Dans une chambre de repos mise à la disposition des passagers par les Scandinavian Airlines, il avait pris une douche et s’était rasé.

Deux heures plus tard, somptueusement enfoncé dans un fauteuil de première d’une Caravelle de la Scandinavian, il décollait pour Vienne. Même le repas gastronomique n’avait pas réussi à lui rendre son allant. C’était pourtant bon de retrouver la viande cuite à l’européenne, du vin vieux – il avait vidé presque entièrement une bouteille de Mouton Rothschild 1955 – et le service impeccable d’un grand palace.

Quand le Jet de la Scandinavian s’était posé sur l’aéroport de Schwechat, l’angoisse qui le tenait depuis son décollage de New York ne s’était pas atténuée. Pourtant, à Vienne, il était presque chez lui. À travers les vitres, il avait aperçu la haute silhouette de son factotum, le fidèle Elko Krisantem, venu l’attendre à l’aéroport au volant de la Jaguar Mark 10.

Il avait scruté les visages de ses compagnons de voyage et ceux des gens qui attendaient. Les Russes étaient déjà sur ses traces probablement. Il disposait au plus de quelques heures d’avance.
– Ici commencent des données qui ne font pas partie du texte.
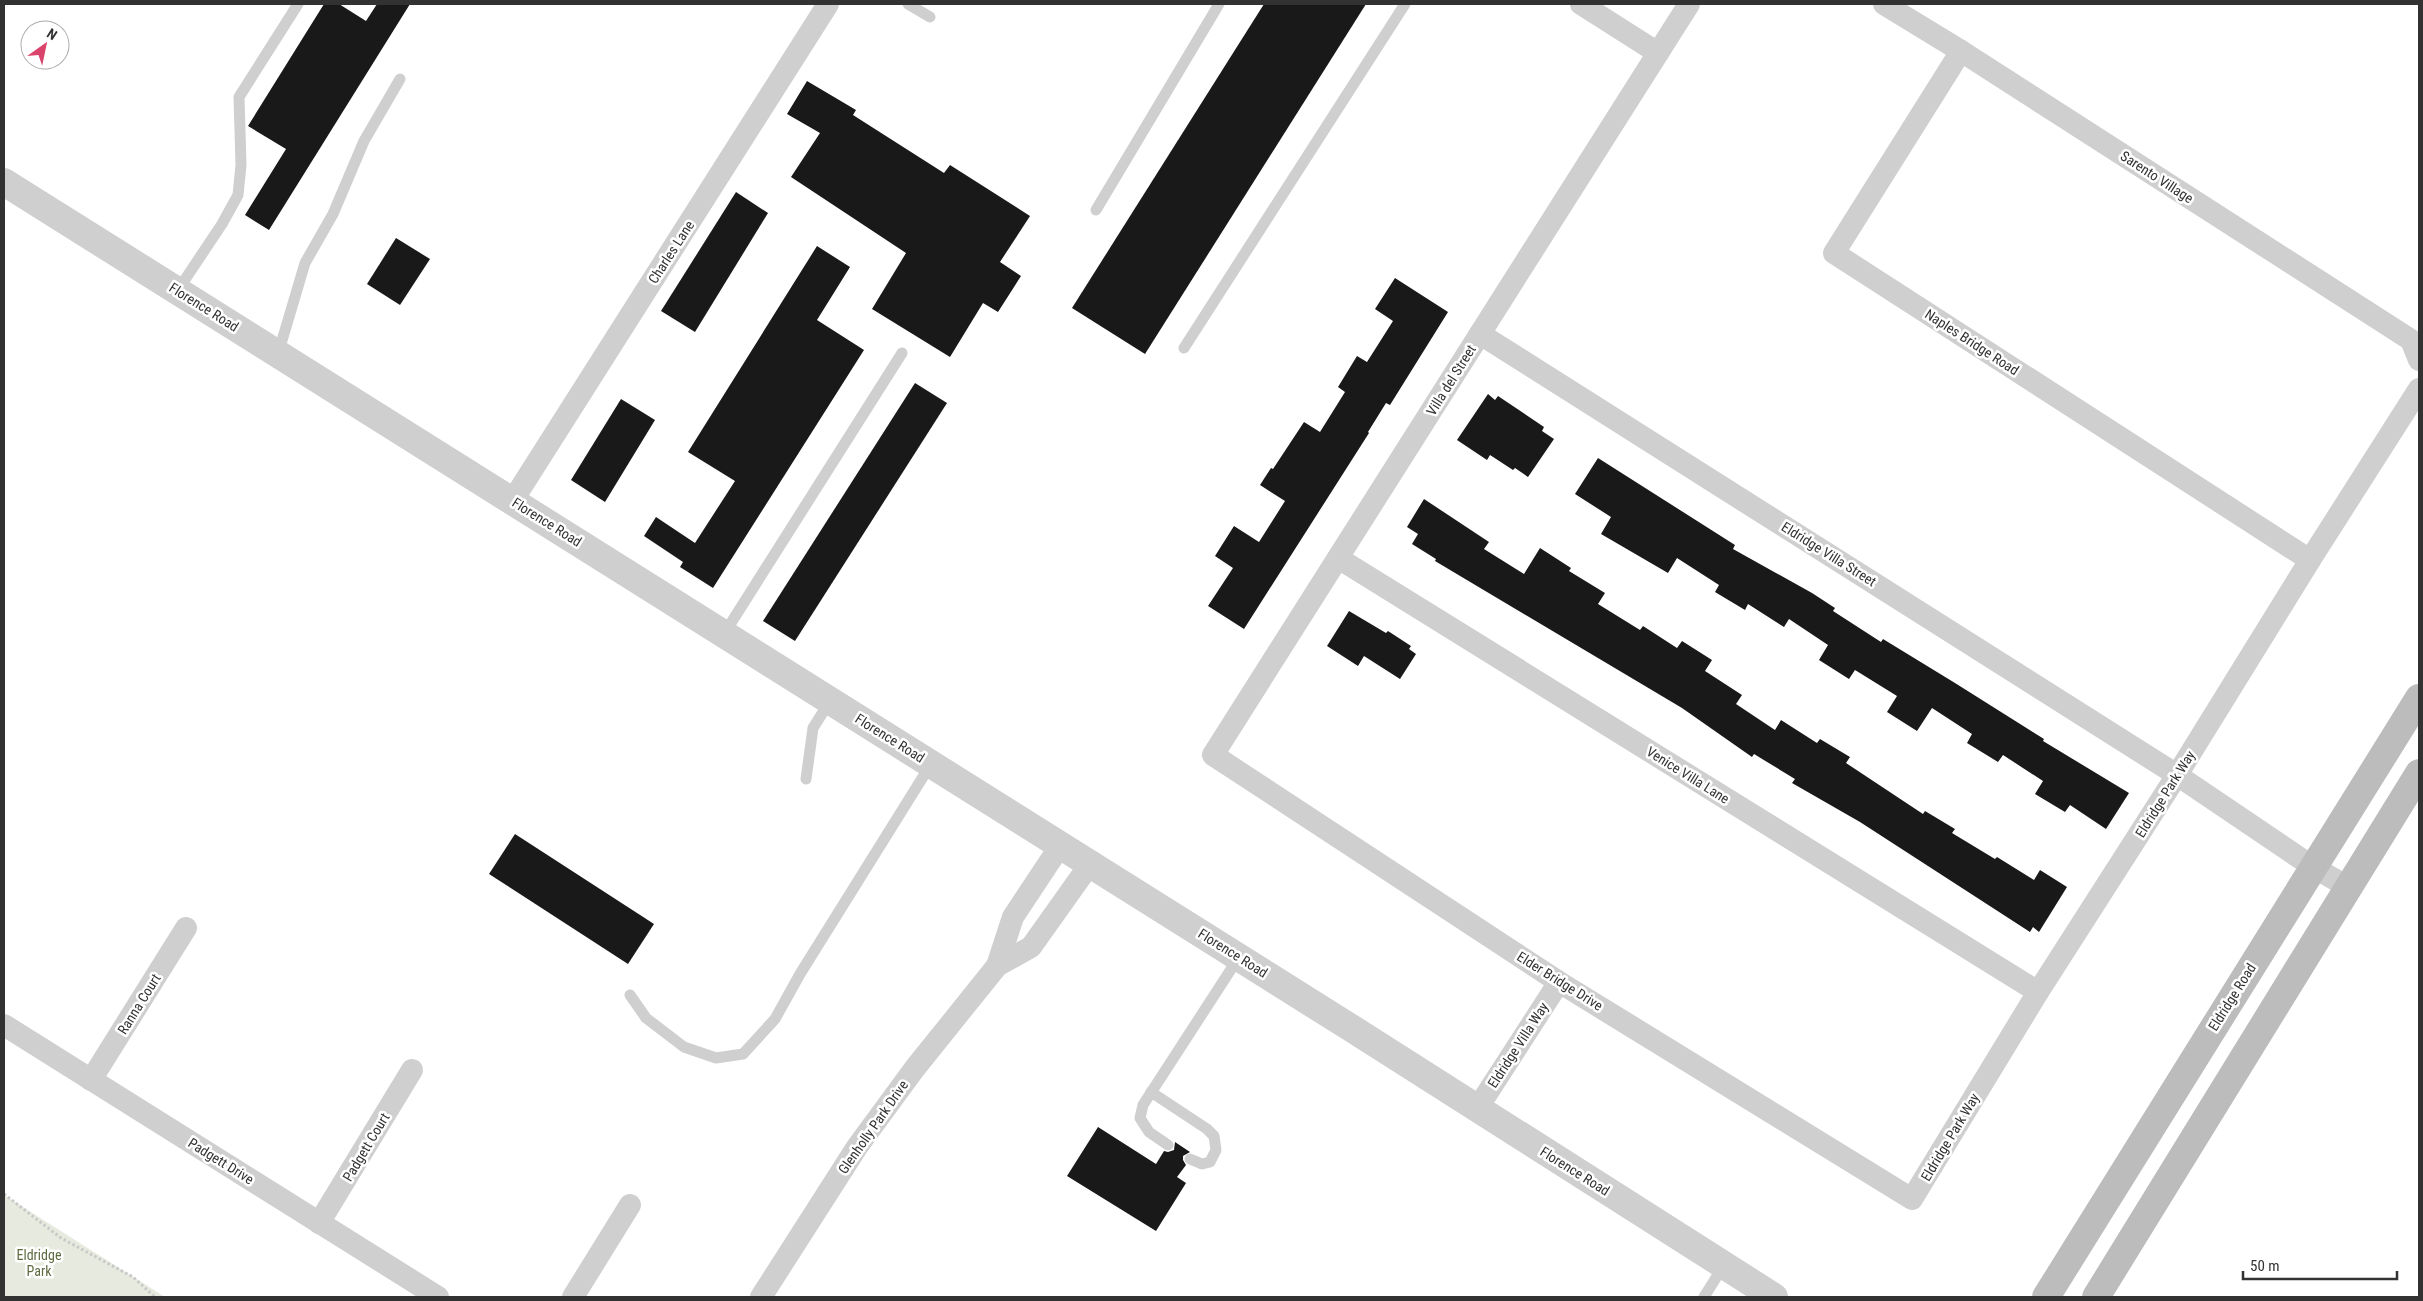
<svg xmlns="http://www.w3.org/2000/svg" width="2423" height="1301" viewBox="0 0 2423 1301" font-family="'Roboto Condensed',sans-serif">
<style>
.green{fill:#e7eade}
.building{fill:#191919}
.lines{fill:none;stroke-linecap:round;stroke-linejoin:round}
.path{stroke:#c9c9c9;stroke-width:3;stroke-dasharray:2.5 2.5;stroke-linecap:butt}
.service{stroke:#cfcfcf;stroke-width:11}
.minor{stroke:#cfcfcf;stroke-width:22}
.tertiary{stroke:#cfcfcf;stroke-width:28}
.secondary{stroke:#bcbcbc;stroke-width:28}
.labels{text-anchor:middle;dominant-baseline:central;stroke-width:5;stroke-linejoin:round;paint-order:stroke}
.street-label{font-size:14px;fill:#323232;stroke:#fff}
.park-label{font-size:14px;fill:#5d6b41;stroke:#fff}
</style>
<rect width="100%" height="100%" fill="#fff"/>
<!-- green -->
<path class="green" d="M4 1195 165 1297H4Z"/>
<!-- building -->
<g class="building">
<path d="M324 4H339L366 21 377 4H410L269 230 245 215 286 149 248 126Z"/>
<path d="M1264 4H1366L1145 354 1072 308Z"/>
<path d="M807 81 856 110 853 115 944 173 950 165 1030 216 1000 262 1021 276 998 312 983 303 950 357 872 309 906 253 791 177 820 133 787 114Z"/>
<path d="M736 192 768 213 695 332 661 311Z"/>
<path d="M396 238 430 259 400 305 367 284Z"/>
<path d="M817 246 850 267 817 320 864 350 713 588 680 567 683 562 644 536 656 517 695 543 735 481 688 452Z"/>
<path d="M1395 278 1448 312 1390 405 1386 403 1368 432 1369 433 1244 629 1208 606 1233 568 1215 556 1234 526 1259 542 1285 501 1260 485 1271 468 1273 469 1304 422 1320 432 1345 392 1338 387 1357 356 1367 362 1393 321 1375 309Z"/>
<path d="M915 383 947 403 795 641 763 621Z"/>
<path d="M1488 394 1495 400 1498 396 1544 427 1542 431 1554 439 1528 477 1515 468 1513 470 1490 455 1487 460 1457 440Z"/>
<path d="M621 399 655 420 605 502 571 480Z"/>
<path d="M1598 458 1735 545 1733 549 1812 593 1835 608 1833 611 1881 642 1883 639 1955 683 2044 739 2043 741 2129 793 2106 829 2070 805 2065 812 2035 794 2043 781 2003 755 1998 762 1967 743 1972 734 1932 708 1917 731 1887 712 1897 696 1855 670 1849 679 1819 660 1828 645 1789 619 1784 627 1748 604 1745 610 1715 592 1719 585 1677 558 1668 573 1601 534 1611 517 1575 494Z"/>
<path d="M1424 499 1489 542 1484 549 1524 574 1540 548 1571 568 1569 571 1605 593 1598 604 1640 630 1643 626 1677 648 1682 641 1712 660 1705 671 1742 695 1736 704 1775 730 1781 720 1817 743 1820 739 1850 757 1846 763 1923 814 1925 811 1955 829 1952 833 1995 859 1997 857 2034 880 2040 870 2067 887 2039 932 2033 927 2030 932 1860 822 1792 783 1795 779 1754 754 1752 757 1682 708 1435 561 1436 559 1412 544 1418 534 1407 527Z"/>
<path d="M1349 611 1386 633 1388 631 1411 646 1409 649 1416 654 1400 679 1364 656 1358 666 1327 646Z"/>
<path d="M515 834 654 924 628 964 489 874Z"/>
<path d="M1098 1127 1156 1164 1164 1151 1168 1152 1174 1150 1175 1142 1190 1152 1183 1156V1160L1186 1165 1177 1177 1186 1183 1156 1231 1067 1176Z"/>
</g>
<g class="lines">
<!-- path -->
<path class="path" d="M4 1194 61 1238 133 1277 155 1297"/>
<!-- service -->
<g class="service">
<path d="M908 4 930 17"/>
<path d="M1096 210 1219 4"/>
<path d="M178 290 222 224 238 195 241 165 239 97 298 4"/>
<path d="M1184 348 1405 4"/>
<path d="M278 354 305 263 333 214 364 141 400 79"/>
<path d="M724 634 902 353"/>
<path d="M806 779 813 728 830 701"/>
<path d="M630 995 646 1018 684 1047 716 1058 743 1054 775 1019 800 974 931 764"/>
<path d="M1151 1092 1207 1129 1214 1136 1216 1150 1210 1162 1202 1164 1190 1159"/>
<path d="M1168 1145 1149 1132 1140 1118 1143 1105 1239 957"/>
<path d="M1704 1297 1724 1265"/>
</g>
<!-- minor -->
<g class="minor">
<path d="M1581 4 1658 53"/>
<path d="M1689 4 1213 755 1559 982 1912 1199 2038 992 2177 775 2310 560 2419 389"/>
<path d="M1884 4 1961 51 2411 340 2419 360"/>
<path d="M1961 51 1834 253 2310 560"/>
<path d="M1480 334 2177 775 2313 867 2348 887"/>
<path d="M513 500 828 4"/>
<path d="M1338 558 2038 992"/>
<path d="M997 966 1031 947 1090 864"/>
<path d="M4 1025 438 1297"/>
<path d="M91 1080 186 928"/>
<path d="M1477 1109 1559 982"/>
<path d="M319 1223 412 1070"/>
<path d="M573 1297 630 1205"/>
<path d="M761 1297 857 1147 915 1068 997 966 1013 917 1060 846"/>
</g>
<!-- tertiary -->
<path class="tertiary" d="M4 182 1348 1026 1774 1297"/>
<!-- secondary -->
<g class="secondary">
<path d="M2046 1297 2419 698"/>
<path d="M2096 1297 2419 773"/>
</g>
</g>
<g class="labels">
<!-- street labels -->
<g class="street-label">
<text transform="translate(2157 177) rotate(33)">Sarento Village</text>
<text transform="translate(671 252) rotate(-57)">Charles Lane</text>
<text transform="translate(204 307) rotate(32)">Florence Road</text>
<text transform="translate(1972 342) rotate(33)">Naples Bridge Road</text>
<text transform="translate(1451 380) rotate(-58)">Villa del Street</text>
<text transform="translate(547 522) rotate(32)">Florence Road</text>
<text transform="translate(1829 554) rotate(32)">Eldridge Villa Street</text>
<text transform="translate(890 738) rotate(32)">Florence Road</text>
<text transform="translate(1688 775) rotate(32)">Venice Villa Lane</text>
<text transform="translate(2165 794) rotate(-58)">Eldridge Park Way</text>
<text transform="translate(1233 953) rotate(32)">Florence Road</text>
<text transform="translate(1560 981) rotate(32)">Elder Bridge Drive</text>
<text transform="translate(2232 997) rotate(-58)">Eldridge Road</text>
<text transform="translate(139 1004) rotate(-58)">Ranna Court</text>
<text transform="translate(1518 1045) rotate(-57)">Eldridge Villa Way</text>
<text transform="translate(873 1127) rotate(-55)">Glenholly Park Drive</text>
<text transform="translate(1950 1137) rotate(-59)">Eldridge Park Way</text>
<text transform="translate(366 1147) rotate(-59)">Padgett Court</text>
<text transform="translate(221 1161) rotate(32)">Padgett Drive</text>
<text transform="translate(1575 1171) rotate(32)">Florence Road</text>
</g>
<!-- park labels -->
<g class="park-label">
<text x="39" y="1255">Eldridge<tspan x="39" dy="16">Park</tspan></text>
</g>
</g>
<!-- border -->
<rect width="2423" height="1301" fill="none" stroke="#323232" stroke-width="10"/>
<!-- north arrow -->
<g transform="translate(45 45) rotate(33)"><circle r="24" fill="#ffffff" stroke="#adadad"/>
<path d="M0-4L9 19L0 12L-9 19Z" fill="#da436c"/>
<text y="-8" font-size="14" font-weight="bold" text-anchor="middle" fill="#323232">N</text>
</g>
<!-- scale -->
<path d="M2243 1271v8h154v-8" fill="none" stroke="#323232" stroke-width="2.5"/>
<text x="2250" y="1271" font-size="15" fill="#323232" stroke="#ffffff" stroke-width="4" paint-order="stroke">50 m</text>
</svg>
Au moment où il sortait de l’aéroport, il aperçut de dos, montant dans une grosse Mercédès noire, une silhouette qui éveilla un souvenir dans son étonnante mémoire. Mais il n’eut pas le temps de confirmer son impression : la voiture avait démarré rapidement. Il garda seulement l’image d’un morceau de cuir noir, vêtement communément porté en Autriche, surtout par le froid qui régnait.

Les formalités de douane et de police expédiées rapidement il se retrouva dans le petit hall, pour serrer la main du Turc qui attendait, la casquette à la main.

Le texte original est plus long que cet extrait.